Not because I didn’t want to.
But because I didn’t know how.
I was born with walls no one could see.
I was built with quiet, with depth, with sensitivity
that made me feel safest in solitude.
And I know that hurt you sometimes —
that you craved a daughter who would run back to you
the way I always ran to Grandma.
And when you had my brother,
I understood, in the quietest corner of my heart,
that you were trying to experience motherhood again —
a little differently, a little closer, a little more freely.
I don’t blame you for that.
I would have done the same.
But I want you to know that even though I didn’t always show it,
you were — and still are —
a mother I admire.
You gave everything,
even when you didn’t feel received.
You kept loving,
even when my love didn’t look like the kind you hoped for.
Now, as I walk my own healing journey,
I see more clearly the tenderness beneath your strength.
I understand the sacrifices, the loneliness, the quiet prayers you never spoke aloud.
And I want you to know:
I see you now.
And I’m sorry for the times I made you feel unloved.
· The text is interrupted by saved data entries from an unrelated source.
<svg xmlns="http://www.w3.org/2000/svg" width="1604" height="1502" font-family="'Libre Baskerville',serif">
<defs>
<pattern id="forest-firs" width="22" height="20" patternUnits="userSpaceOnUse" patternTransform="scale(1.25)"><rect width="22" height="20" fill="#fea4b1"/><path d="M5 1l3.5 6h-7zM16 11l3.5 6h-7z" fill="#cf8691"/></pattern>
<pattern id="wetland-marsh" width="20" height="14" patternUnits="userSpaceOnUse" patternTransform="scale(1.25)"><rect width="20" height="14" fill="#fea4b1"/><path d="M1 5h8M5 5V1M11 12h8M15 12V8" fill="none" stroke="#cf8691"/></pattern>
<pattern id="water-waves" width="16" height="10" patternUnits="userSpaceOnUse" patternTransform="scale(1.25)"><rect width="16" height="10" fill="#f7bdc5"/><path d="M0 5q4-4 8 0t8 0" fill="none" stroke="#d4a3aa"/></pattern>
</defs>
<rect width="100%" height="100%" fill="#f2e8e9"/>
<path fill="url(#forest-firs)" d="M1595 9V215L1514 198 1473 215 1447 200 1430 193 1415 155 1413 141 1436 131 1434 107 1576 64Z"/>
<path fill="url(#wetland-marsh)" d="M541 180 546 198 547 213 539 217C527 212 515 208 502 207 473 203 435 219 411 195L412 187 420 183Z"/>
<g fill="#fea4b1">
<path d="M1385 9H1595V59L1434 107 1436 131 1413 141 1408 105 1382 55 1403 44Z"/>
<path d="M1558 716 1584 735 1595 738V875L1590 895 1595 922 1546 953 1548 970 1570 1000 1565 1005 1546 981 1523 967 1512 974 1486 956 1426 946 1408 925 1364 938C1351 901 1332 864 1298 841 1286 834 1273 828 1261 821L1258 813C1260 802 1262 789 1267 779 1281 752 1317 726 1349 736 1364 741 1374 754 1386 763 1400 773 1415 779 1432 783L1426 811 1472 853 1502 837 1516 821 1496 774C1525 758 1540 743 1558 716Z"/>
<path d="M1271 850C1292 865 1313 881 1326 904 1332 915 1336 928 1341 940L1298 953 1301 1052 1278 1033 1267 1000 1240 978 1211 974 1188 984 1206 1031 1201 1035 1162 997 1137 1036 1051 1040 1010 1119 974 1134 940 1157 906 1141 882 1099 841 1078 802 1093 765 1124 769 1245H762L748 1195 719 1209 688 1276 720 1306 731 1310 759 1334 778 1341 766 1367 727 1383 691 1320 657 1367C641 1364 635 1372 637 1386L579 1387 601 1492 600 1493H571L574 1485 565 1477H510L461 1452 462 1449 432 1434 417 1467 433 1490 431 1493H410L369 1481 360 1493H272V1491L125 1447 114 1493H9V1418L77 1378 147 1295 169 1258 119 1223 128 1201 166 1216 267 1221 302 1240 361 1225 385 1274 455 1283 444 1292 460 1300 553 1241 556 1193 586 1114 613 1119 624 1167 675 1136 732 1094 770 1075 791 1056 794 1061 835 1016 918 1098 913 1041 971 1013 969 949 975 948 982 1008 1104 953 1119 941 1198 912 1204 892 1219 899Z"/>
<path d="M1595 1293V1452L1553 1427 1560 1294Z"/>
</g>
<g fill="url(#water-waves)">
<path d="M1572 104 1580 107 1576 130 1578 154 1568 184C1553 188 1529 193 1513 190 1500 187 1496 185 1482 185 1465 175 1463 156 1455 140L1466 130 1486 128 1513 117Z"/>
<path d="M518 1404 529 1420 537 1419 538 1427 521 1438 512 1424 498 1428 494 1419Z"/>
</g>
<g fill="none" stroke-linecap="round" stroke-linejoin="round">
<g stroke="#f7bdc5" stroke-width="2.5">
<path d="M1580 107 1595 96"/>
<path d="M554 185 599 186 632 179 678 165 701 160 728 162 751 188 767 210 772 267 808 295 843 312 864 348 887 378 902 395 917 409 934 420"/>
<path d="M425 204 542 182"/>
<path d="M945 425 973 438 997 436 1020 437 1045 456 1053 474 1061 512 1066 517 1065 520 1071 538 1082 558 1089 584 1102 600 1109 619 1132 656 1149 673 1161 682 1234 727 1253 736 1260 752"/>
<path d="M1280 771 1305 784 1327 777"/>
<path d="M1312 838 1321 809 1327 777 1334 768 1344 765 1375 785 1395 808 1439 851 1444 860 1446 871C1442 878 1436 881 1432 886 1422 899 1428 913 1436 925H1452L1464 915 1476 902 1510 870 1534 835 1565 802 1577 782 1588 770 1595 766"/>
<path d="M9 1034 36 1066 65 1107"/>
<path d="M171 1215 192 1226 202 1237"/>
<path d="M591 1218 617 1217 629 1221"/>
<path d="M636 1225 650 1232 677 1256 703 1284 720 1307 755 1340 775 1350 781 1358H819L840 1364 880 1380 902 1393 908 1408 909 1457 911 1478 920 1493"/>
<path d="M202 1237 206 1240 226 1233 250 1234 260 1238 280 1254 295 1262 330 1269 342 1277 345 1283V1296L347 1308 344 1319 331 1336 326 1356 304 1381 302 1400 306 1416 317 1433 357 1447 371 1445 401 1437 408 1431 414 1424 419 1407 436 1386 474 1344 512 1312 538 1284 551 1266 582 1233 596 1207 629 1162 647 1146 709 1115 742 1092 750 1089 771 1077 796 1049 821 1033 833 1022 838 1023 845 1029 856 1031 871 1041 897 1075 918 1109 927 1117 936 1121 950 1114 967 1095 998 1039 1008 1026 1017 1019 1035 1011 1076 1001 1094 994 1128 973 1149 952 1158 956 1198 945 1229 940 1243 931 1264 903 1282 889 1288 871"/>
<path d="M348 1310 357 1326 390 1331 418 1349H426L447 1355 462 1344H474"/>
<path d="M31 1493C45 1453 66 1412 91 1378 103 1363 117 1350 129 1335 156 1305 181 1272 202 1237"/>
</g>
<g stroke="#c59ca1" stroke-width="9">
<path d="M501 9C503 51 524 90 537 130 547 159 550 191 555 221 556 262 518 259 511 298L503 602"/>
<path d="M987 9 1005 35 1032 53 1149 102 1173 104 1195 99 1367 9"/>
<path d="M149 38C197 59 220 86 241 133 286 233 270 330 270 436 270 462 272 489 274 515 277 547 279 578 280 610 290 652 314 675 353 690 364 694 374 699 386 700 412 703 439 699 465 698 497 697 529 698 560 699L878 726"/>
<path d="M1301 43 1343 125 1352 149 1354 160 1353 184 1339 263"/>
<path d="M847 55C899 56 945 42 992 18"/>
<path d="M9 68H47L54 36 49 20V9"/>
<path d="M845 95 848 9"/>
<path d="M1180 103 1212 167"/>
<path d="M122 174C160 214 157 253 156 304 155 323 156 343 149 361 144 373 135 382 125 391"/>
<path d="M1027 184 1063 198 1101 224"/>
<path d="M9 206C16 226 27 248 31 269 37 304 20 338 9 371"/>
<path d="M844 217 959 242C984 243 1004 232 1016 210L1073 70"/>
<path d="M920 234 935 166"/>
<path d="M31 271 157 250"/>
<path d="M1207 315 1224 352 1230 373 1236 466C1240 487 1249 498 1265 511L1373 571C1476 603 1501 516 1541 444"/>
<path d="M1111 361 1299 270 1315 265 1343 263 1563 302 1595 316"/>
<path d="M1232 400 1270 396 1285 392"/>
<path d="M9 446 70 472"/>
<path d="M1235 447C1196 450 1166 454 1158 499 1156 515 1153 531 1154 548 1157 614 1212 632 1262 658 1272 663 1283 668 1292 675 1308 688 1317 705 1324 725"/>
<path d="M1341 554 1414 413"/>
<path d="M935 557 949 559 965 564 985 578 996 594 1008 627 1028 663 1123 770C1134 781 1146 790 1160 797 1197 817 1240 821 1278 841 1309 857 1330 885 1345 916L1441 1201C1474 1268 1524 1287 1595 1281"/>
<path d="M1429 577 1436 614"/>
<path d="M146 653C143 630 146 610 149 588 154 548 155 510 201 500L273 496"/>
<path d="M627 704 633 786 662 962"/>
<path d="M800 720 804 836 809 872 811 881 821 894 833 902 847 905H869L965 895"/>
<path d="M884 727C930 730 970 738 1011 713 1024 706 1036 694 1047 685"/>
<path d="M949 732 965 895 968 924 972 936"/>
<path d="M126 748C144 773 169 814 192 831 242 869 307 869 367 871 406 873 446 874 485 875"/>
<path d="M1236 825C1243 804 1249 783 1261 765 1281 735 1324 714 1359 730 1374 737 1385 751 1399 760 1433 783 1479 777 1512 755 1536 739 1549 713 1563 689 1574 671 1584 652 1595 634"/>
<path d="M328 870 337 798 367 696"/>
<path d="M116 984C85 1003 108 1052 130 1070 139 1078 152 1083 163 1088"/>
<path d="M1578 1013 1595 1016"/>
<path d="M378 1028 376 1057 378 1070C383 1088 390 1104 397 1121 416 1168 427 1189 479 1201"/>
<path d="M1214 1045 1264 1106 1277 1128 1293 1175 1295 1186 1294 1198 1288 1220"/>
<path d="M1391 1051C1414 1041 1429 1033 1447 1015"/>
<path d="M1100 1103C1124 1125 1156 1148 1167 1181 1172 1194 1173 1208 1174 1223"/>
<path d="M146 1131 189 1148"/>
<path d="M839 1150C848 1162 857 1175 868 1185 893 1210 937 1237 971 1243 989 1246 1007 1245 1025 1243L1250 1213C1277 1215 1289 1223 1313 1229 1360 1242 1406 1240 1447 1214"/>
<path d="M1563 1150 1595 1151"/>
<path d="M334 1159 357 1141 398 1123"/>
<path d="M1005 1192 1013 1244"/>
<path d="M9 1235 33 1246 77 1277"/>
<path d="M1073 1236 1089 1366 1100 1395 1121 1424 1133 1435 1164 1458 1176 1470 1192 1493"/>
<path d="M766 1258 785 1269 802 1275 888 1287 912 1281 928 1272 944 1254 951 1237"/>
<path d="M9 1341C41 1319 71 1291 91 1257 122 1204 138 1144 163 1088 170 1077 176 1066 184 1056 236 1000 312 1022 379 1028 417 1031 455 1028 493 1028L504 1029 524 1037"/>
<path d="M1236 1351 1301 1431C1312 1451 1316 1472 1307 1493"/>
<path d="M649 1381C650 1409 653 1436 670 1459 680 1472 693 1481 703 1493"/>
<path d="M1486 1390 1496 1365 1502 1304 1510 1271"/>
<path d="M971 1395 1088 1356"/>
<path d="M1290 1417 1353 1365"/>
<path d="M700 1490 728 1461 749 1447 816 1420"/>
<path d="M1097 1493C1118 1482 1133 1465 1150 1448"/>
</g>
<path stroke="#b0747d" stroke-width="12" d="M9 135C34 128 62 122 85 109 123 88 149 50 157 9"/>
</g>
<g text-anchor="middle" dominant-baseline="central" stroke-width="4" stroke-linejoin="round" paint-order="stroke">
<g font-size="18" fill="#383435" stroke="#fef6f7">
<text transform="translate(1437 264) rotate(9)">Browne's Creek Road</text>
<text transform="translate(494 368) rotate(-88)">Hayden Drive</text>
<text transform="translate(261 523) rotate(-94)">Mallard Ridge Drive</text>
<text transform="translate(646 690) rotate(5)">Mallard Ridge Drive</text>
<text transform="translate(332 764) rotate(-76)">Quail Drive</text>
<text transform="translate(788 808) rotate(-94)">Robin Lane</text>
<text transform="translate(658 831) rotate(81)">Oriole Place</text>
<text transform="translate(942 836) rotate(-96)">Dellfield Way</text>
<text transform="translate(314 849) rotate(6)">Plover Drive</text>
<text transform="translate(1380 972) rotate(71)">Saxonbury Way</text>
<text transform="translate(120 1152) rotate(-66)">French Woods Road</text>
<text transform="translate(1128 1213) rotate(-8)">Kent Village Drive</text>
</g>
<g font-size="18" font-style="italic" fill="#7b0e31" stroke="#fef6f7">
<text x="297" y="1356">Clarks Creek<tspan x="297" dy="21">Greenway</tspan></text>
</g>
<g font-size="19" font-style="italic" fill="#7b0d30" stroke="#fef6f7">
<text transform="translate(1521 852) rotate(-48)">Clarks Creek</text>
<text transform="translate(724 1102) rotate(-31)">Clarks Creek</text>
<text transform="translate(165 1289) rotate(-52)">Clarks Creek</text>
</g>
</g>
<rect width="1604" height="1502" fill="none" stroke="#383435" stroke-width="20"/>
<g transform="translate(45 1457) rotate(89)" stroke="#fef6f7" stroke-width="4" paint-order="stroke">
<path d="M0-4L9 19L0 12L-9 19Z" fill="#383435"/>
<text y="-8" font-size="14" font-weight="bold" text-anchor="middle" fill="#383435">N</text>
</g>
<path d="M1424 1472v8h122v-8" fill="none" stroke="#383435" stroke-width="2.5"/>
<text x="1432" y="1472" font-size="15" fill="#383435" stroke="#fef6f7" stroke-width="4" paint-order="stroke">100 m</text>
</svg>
For the distance I didn’t know how to close.
For the hugs I never gave.
For the stories I never shared.
This isn’t an apology for who I am —
but a love letter to who you are.
Because even though we speak different emotional languages,
you were always my mother.
My first mirror.
My first safety —
even if I didn’t know how to show it.
Thank you for loving me
even in silence.
Even through tears.
Even when I didn’t run toward you.
I’m running now — not away,
but toward our truth.
And I hope, with every word I write,
you feel just how deeply I’ve always loved you.